Easiest way to do "replace col1 = col2 if col3" in a dataframe

A very common operation in data manipulation: Update in-place col1 from col2 but only for rows where conditions hold for col3. If we stick to DataFrames, it has to be:

dt[dt.c, a] = dt[dt.c, b]

so we have to carry dt. all around, which can be very unhandy once dt is long.

The syntax in the title is from Stata. Thanks to its (unattractive) feature of handling only one dataframe at a time, it can avoid repeating dt.

In data.table from R, we could also do:

dt[c, a = b]
# (May not be the exact syntax - has been a while) 

Any hacks to achieve similiar simplicity in Julia?

A complicated version:

transform!(df, [:a, :b, :c] => ((a, b, c) -> ifelse.(c, b, a)) => :c)

- [Dataset content]:
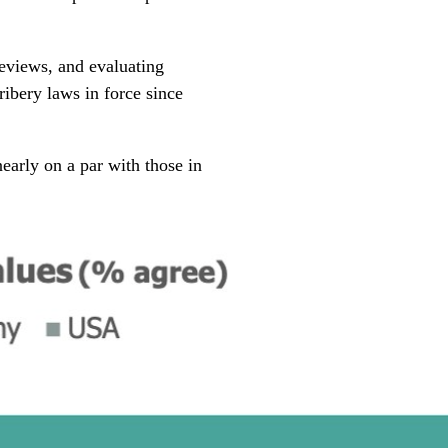
eviews, and evaluating
ribery laws in force since
early on a par with those in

- [Tasks]:
a: Print the part of the dataframe post starting at "so we have to" and ending at "ifelse.(c, b, a)) => :c)".
b: Based on the dataframe post, mark each statement yes or no and quote the words that decide it: (i) The syntax in the title comes from Stata. (ii) The writer is sure the data.table line is the exact syntax. (iii) Stata can handle several dataframes at once.

- [Answers for this exercise]:
a:
so we have to carry dt. all around, which can be very unhandy once dt is long.

The syntax in the title is from Stata. Thanks to its (unattractive) feature of handling only one dataframe at a time, it can avoid repeating dt.

In data.table from R, we could also do:

dt[c, a = b]
# (May not be the exact syntax - has been a while) 

Any hacks to achieve similiar simplicity in Julia?

A complicated version:

transform!(df, [:a, :b, :c] => ((a, b, c) -> ifelse.(c, b, a)) => :c)

b:
(i) Yes: "The syntax in the title is from Stata."
(ii) No: "(May not be the exact syntax - has been a while)"
(iii) No: "handling only one dataframe at a time"